这个动作,亲昵得理所当然,驱散了码头上的萧瑟寒意。
“傻丫头。”
沈傲凝视着她,那双曾让无数贪官污吏胆寒的眼眸里,此刻满是化不开的宠溺与柔情。
他低沉的嗓音,带着一股足以安抚人心的魔力。
“你以为,我沈傲这条命,是靠着旁人的仁慈才能活到今天的吗?”
他的嘴角勾起一抹自信的弧度,那是一种源于绝对实力的从容。
“这世上,天子信我,我便有圣心为后盾。”
“我身侧,有典韦和三千白马义从,他们是我手中最锋利的刀。”
“我手里,有你父亲交予我的铁证,还有这足以撼动国库的钱财。”
他的声音不大,却字字清晰,掷地有声,充满了霸道与张扬。
“北静王?”
他轻笑一声,那笑声里带着一丝不屑。
“他,不足为惧!”
沈傲的目光陡然变得锐利起来,那股属于锦衣卫指挥佥事的杀伐之气,一闪而逝。
“我回京之后,第一件事,便是将这张网彻底收紧,为你,也为林家,扫平所有的隐患!”
他看着她那双因震惊而微微睁大的眼睛,语气变得无比郑重,一字一顿,许下了此生最重要的承诺。
“等我。
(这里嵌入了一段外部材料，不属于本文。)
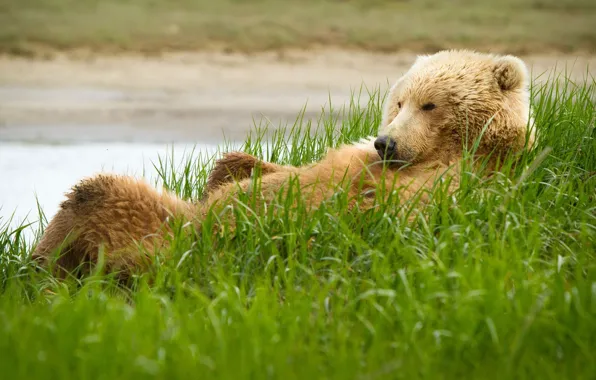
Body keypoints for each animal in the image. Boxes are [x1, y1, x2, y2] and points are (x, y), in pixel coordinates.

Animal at [31, 49, 536, 276]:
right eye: (399, 100)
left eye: (430, 104)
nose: (385, 143)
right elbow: (264, 169)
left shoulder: (445, 187)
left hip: (161, 240)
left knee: (98, 193)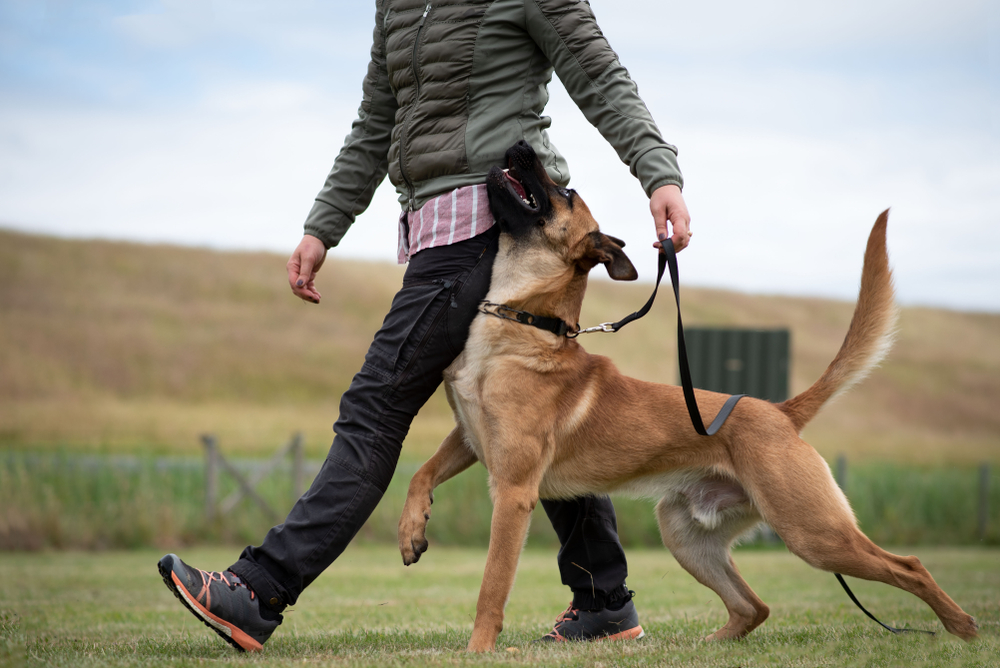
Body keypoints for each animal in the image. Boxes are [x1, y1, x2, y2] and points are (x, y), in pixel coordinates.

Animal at [396, 141, 976, 652]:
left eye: (564, 191)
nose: (518, 145)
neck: (524, 321)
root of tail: (779, 412)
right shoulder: (469, 438)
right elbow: (421, 472)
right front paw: (410, 530)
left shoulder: (514, 490)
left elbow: (491, 588)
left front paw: (478, 649)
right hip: (685, 535)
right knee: (754, 606)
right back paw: (709, 642)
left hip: (814, 533)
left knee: (909, 566)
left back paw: (963, 627)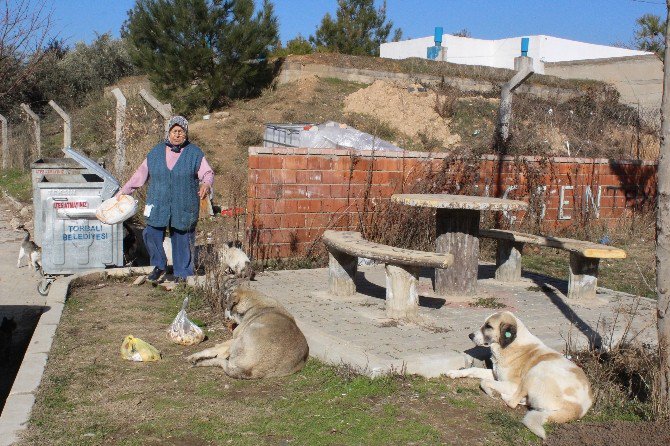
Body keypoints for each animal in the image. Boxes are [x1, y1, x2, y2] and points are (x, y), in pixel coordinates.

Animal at [446, 310, 592, 440]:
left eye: (488, 326)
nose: (470, 335)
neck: (510, 344)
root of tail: (578, 409)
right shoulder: (495, 374)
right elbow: (473, 370)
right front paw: (455, 373)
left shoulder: (512, 385)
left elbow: (483, 382)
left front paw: (490, 392)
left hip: (537, 370)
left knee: (512, 402)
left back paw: (504, 396)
”
“等我在京城安定下来,便会立刻上奏陛下,请旨赐婚。”
“扬州此一别,只是暂时的。待到京城再见之时,我定会以八抬大轿,十里红妆,光明正大,风光无限地来接你过门!”
这番话,如同一道惊雷,在林黛玉的心头炸响。
又如同一轮烈日,瞬间驱散了她心中因离别而生的所有不安与惶恐。
她用力地点了点头,泪水再次涌出,这一次,却不是因为悲伤,而是因为前所未有的心安与喜悦。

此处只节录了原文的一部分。